Exercise.
Print exactly the line that contains "laptop: none [530,615,688,715]" along with every line beneath it to the end of the records below, and omit pictures.

Given information.

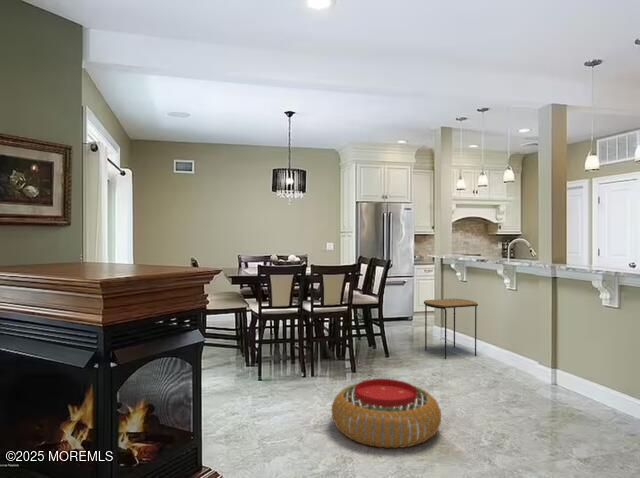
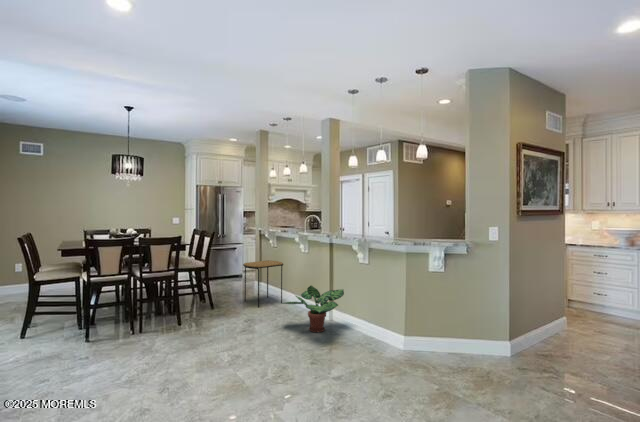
potted plant: none [482,334,579,400] -> present [283,286,344,332]
pouf: present [332,379,441,448] -> none [143,332,238,391]

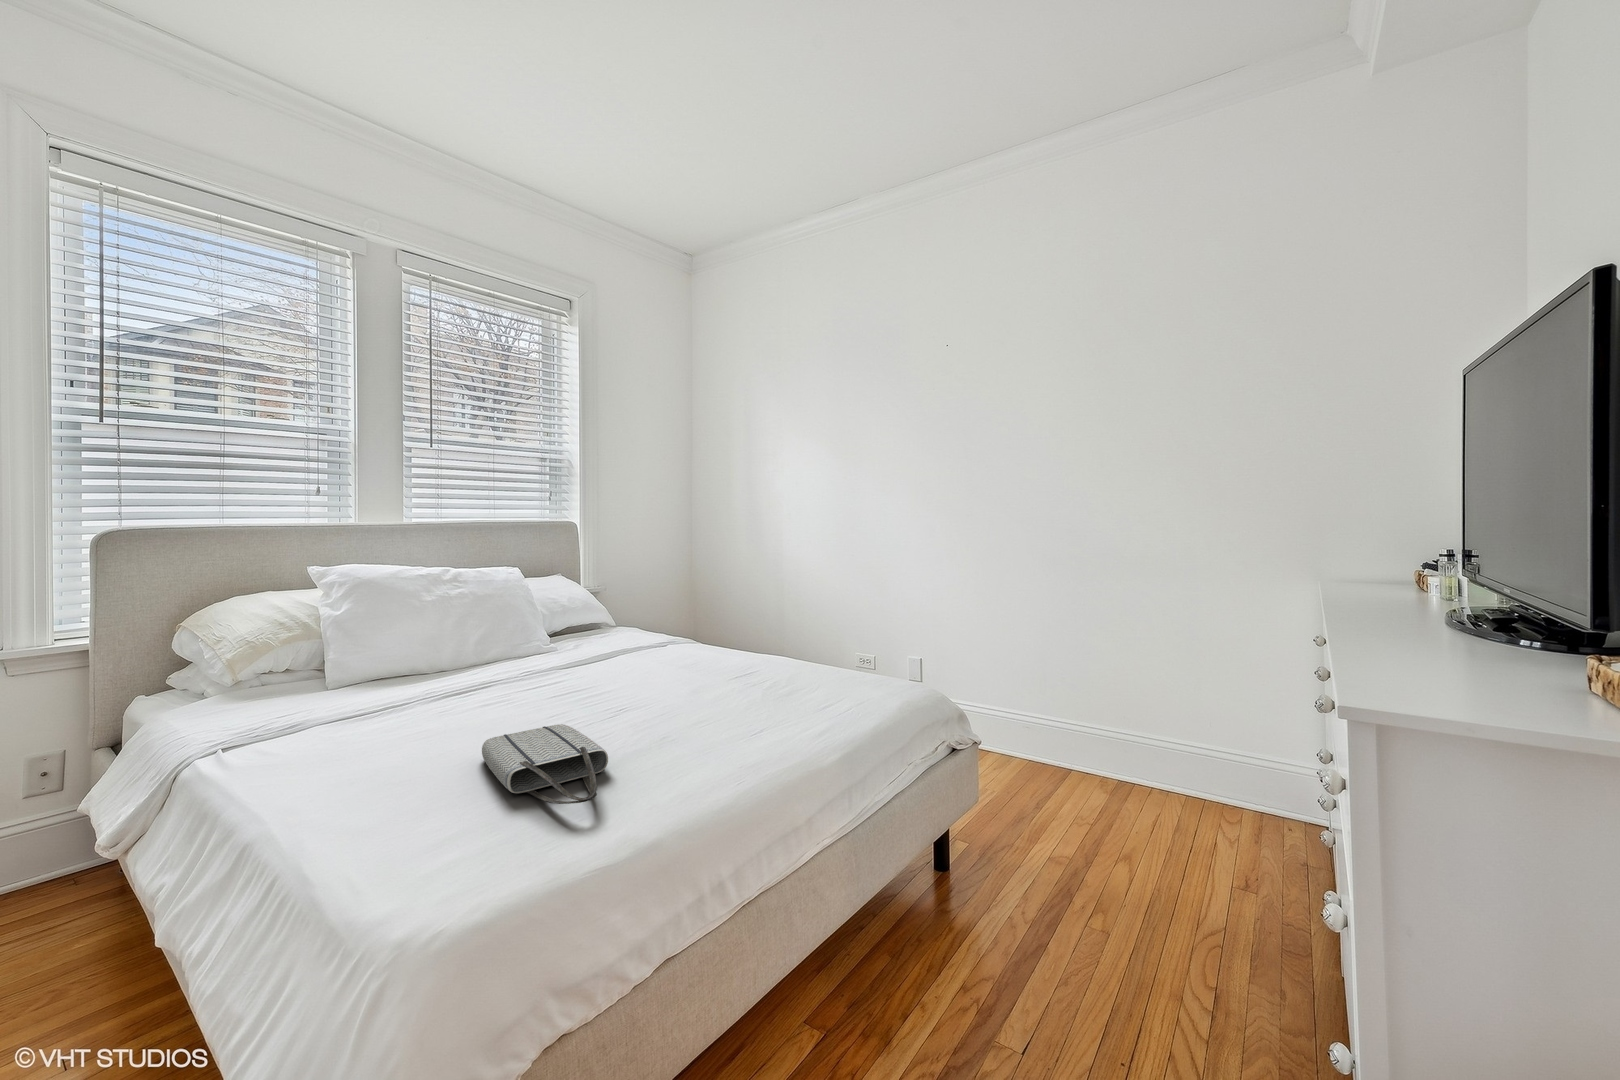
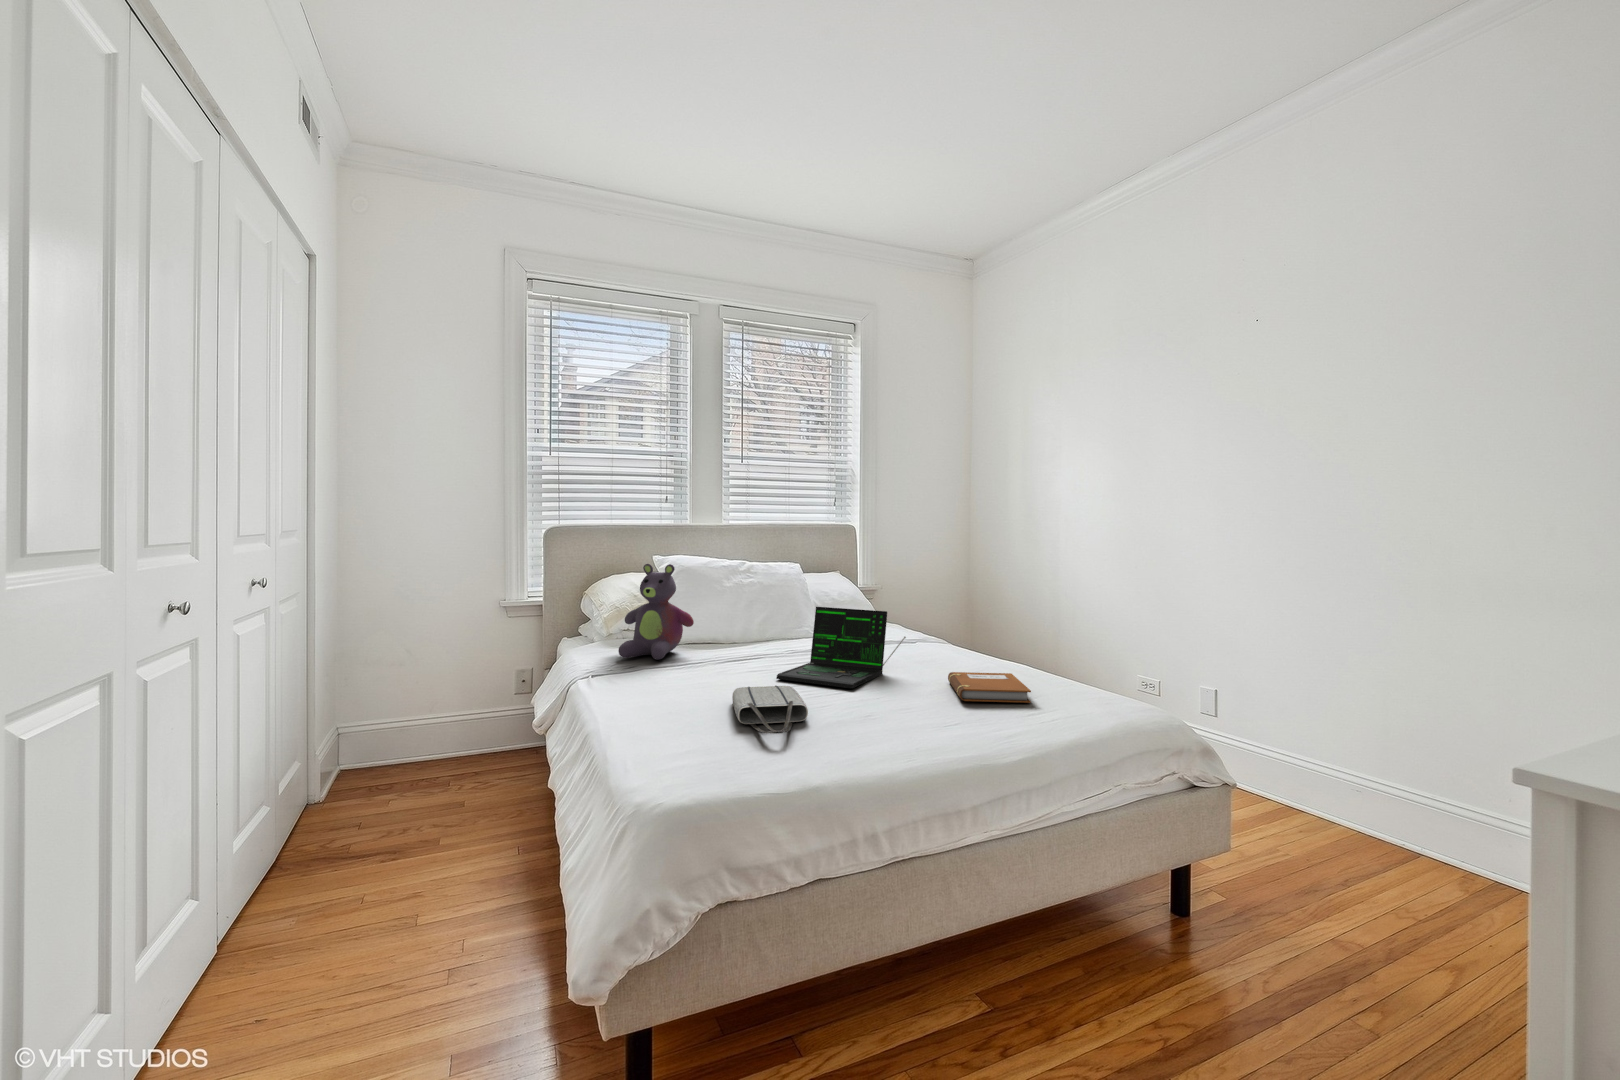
stuffed bear: none [257,575,386,716] -> present [618,564,694,660]
laptop: none [530,615,688,715] -> present [776,607,906,688]
notebook: none [742,670,843,709] -> present [948,672,1031,703]

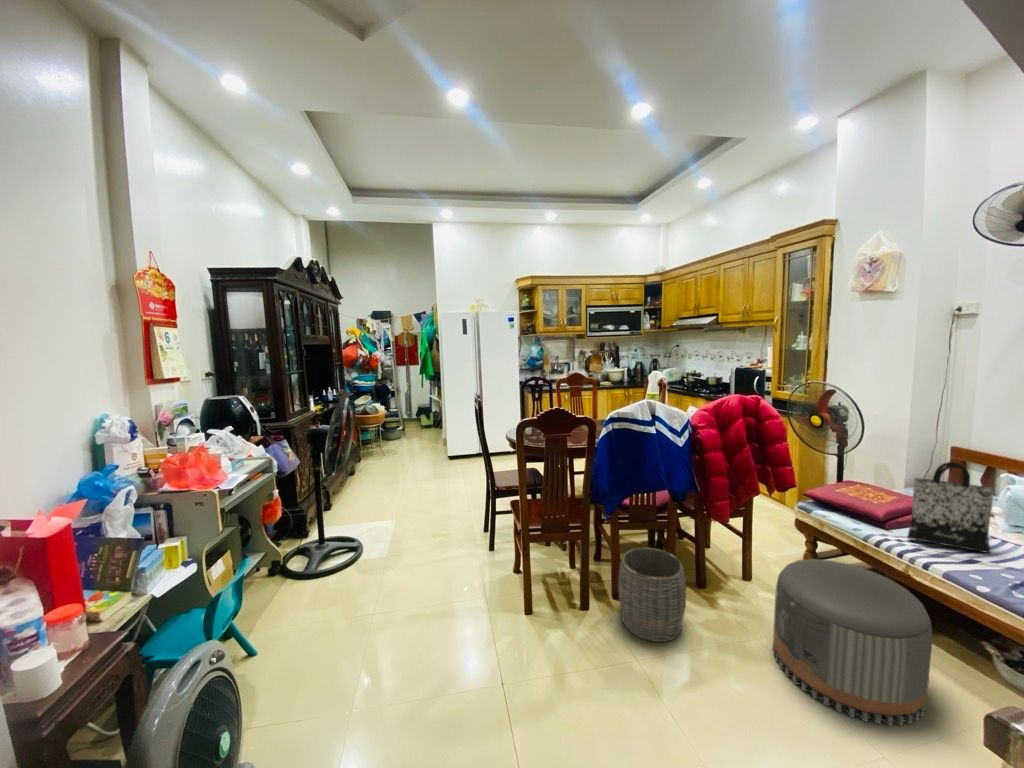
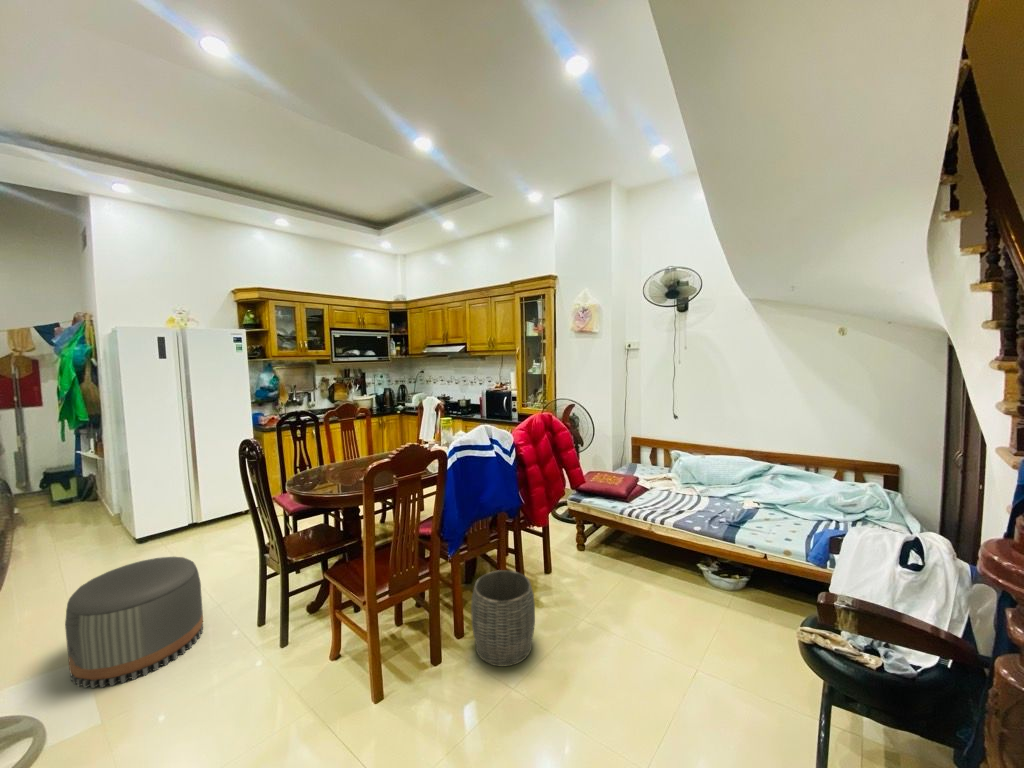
tote bag: present [908,462,994,553] -> none [640,447,678,505]
pouf: present [773,559,933,726] -> present [65,557,203,688]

Completed task.
laptop: none [530,615,688,715] -> present [776,607,906,688]
notebook: none [742,670,843,709] -> present [948,672,1031,703]

tote bag: present [908,462,994,553] -> none [640,447,678,505]
pouf: present [773,559,933,726] -> present [65,557,203,688]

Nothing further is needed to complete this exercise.